Şizofreni hayatıma empati yapma yeteneğimi ve kurgu yeteneğimi güçlendirerek yön veriyor. Bu da eserlere yansıyor sanırım. Eseri hazırlarken, kendi doktorum geldi aklıma. Hayatıma nasıl müdahale ettiği, uçurumun kenarından beni nasıl çekip aldığı aklıma geldi. Çünkü Hipokrat yeminine sadık bir doktor, hastasının yükünü kendine yük edinir. Ve en yüksek hazzı, hastasının yeniden hayata karışmasını başarabilmek. Aysan sadece bir hekim olarak hastalarının değil, aynı zamanda bir şair olarak bütün toplumun yükünü kendine mesele edinmiş bir aydın. Bütün empatimi bu eserde Behçet Aysan’a, onun dert ettiği meselelere yönlendirdim diyebilirim. Bir doktor bir hasta kazanır, bir hasta da doktorun sesini, daha güçlü bir şekilde taşır. Öykü bu…
Behçet Aysan kimdir?
Behçet Aysan 1949’da Ankara’da doğdu. Selimiye Askeri Ortaokulu ve Kuleli Askeri Lisesi’nde okudu.1968’de Ankara Tıp Fakültesi’ne askeri öğrenci olarak girdi.12 Mart döneminden sonra politik nedenlerle ara vermek zorunda kaldığı tıp öğrenimi sırasında çeşitli işlerde çalıştı. Mezun olduktan sonra İzmit’e tayin oldu. Ankara’da psikiyatri ihtisası yaptı. SSK Yenişehir Dispanseri’nde doktor olarak çalıştı. Bunların yanısıra Behçet Aycan kısa ömrüne yüzlerce şiir sığdırmayı başardı. 2 Temmuz 1993’te Sivas Madımak Katliamı’nda yaşamını yitirdi.

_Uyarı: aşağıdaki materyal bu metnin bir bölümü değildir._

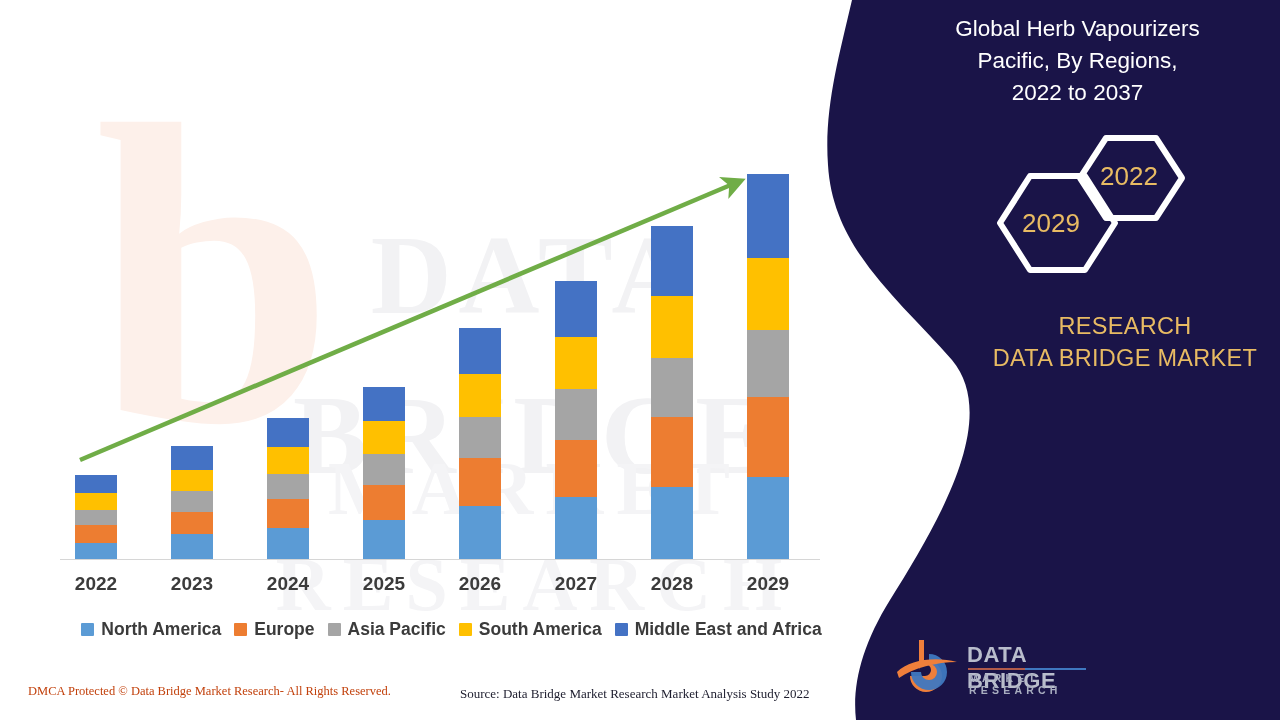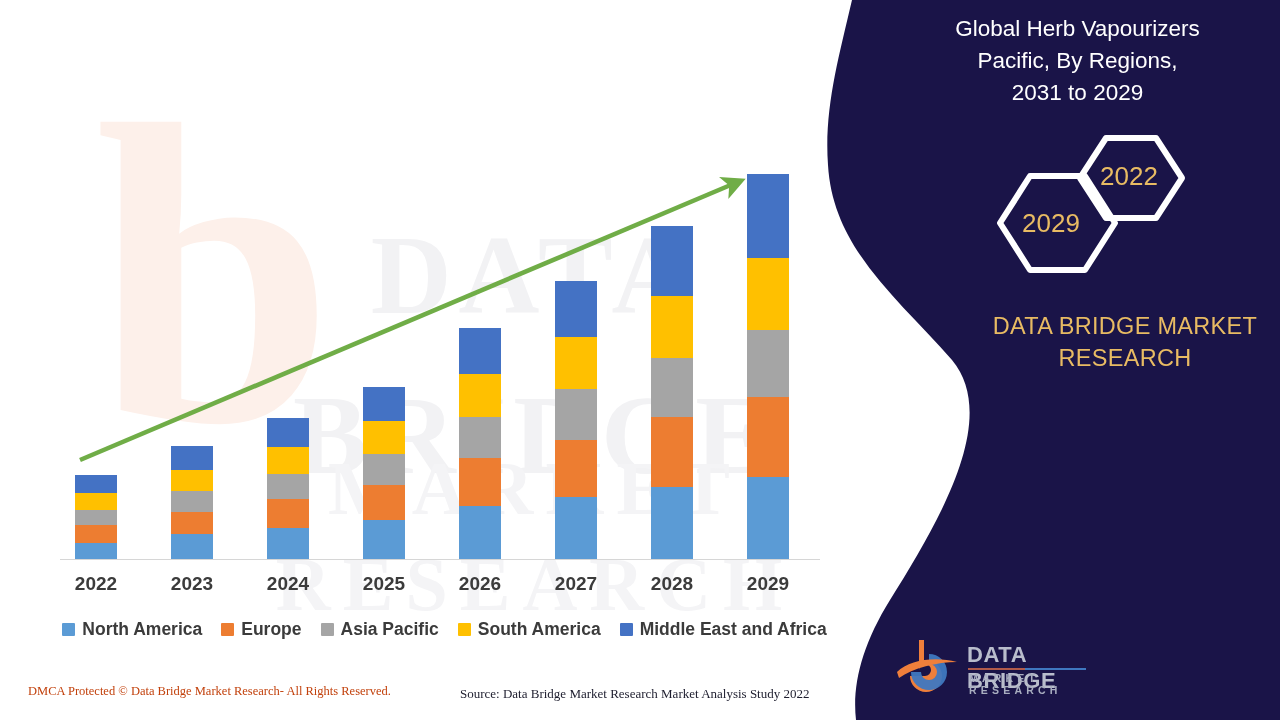--- a/index.html
+++ b/index.html
@@ -52,22 +52,22 @@
 
   
   #x-labels{position:absolute;left:55px;top:573px;width:770px;height:26px;}
   .x-label{
     position:absolute;top:0;width:80px;text-align:center;
     font-size:19px;font-weight:700;color:#3b3b3b;
   }
 
   
   #legend{
-    position:absolute;left:57px;top:616px;width:775px;height:26px;
-    display:flex;align-items:center;justify-content:center;gap:19px;
+    position:absolute;left:64px;top:616px;width:775px;height:26px;
+    display:flex;align-items:center;justify-content:center;gap:13px;
   }
   .legend-item{display:flex;align-items:center;gap:7px;}
   .legend-swatch{width:13px;height:13px;display:block;border-radius:1px;}
   .legend-label{font-size:17.5px;font-weight:700;color:#3b3b3b;white-space:nowrap;}
 
   
   #footer-dmca{
     position:absolute;left:28px;top:684px;
     font-family:"Liberation Serif", serif;font-size:12.5px;color:#c2410c;white-space:nowrap;
   }
@@ -227,35 +227,35 @@
         <span class="legend-label">Middle East and Africa</span>
       </div>
     </div>
 
   <div id="footer-dmca">DMCA Protected © Data Bridge Market Research- All Rights Reserved.</div>
   <div id="footer-source">Source: Data Bridge Market Research Market Analysis Study 2022</div>
 
   <div id="panel-title">
     <div>Global Herb Vapourizers</div>
     <div>Pacific, By Regions,</div>
-    <div>2031 to 2029</div>
+    <div>2022 to 2037</div>
   </div>
 
   <div id="hex-wrap">
     <svg width="215" height="155" viewBox="0 0 215 155">
       <polygon points="25,95 55,48 110,48 140,95 110,142 55,142" fill="none" stroke="#ffffff" stroke-width="6" stroke-linejoin="round"></polygon>
       <polygon points="105,50 131,10 181,10 207,50 181,90 131,90" fill="none" stroke="#ffffff" stroke-width="6" stroke-linejoin="round"></polygon>
     </svg>
     <div class="hex-year" id="hex-2022-label" style="left:125px;top:33px;">2022</div>
     <div class="hex-year" id="hex-2029-label" style="left:47px;top:80px;">2029</div>
   </div>
 
   <div id="brand-name">
+    <div>RESEARCH</div>
     <div>DATA BRIDGE MARKET</div>
-    <div>RESEARCH</div>
   </div>
 
   <div id="logo">
     <svg width="70" height="60" viewBox="0 0 70 60">
       <path d="M14,4 h15 v20 h2 a16,16 0 1,1 -16,16 h15 a6,6 0 1,0 -6,-6 V4 Z" fill="#ef7f3b"></path>
       <path d="M34,18 a18,18 0 1,1 -18,18 h10 a8,8 0 1,0 8,-8 Z" fill="#3f78c0" opacity="0.95"></path>
       <path d="M2,36 C14,24 40,20 62,26 C42,26 18,32 4,42 Z" fill="#ef7f3b"></path>
     </svg>
     <div id="logo-text-main">DATA BRIDGE</div>
     <div id="logo-rule"></div>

Behçet Aysan’ın kimi şiirleri ise şöyle: Bir Kiraz Dalı, Bir Eflatun Ölüm, Beyaz Bir Gemidir Ölüm, Ayna, Son Kuşlar, Yağmur Dindi, Unutulmayan, Dağılan Gül, Yarın Diye Bir Şey Var, Ay Düşünce, Dışarıda Kar, Bu Aşk, Bu Şehir, Bu Keder, İpekten Gece Gitme Kal.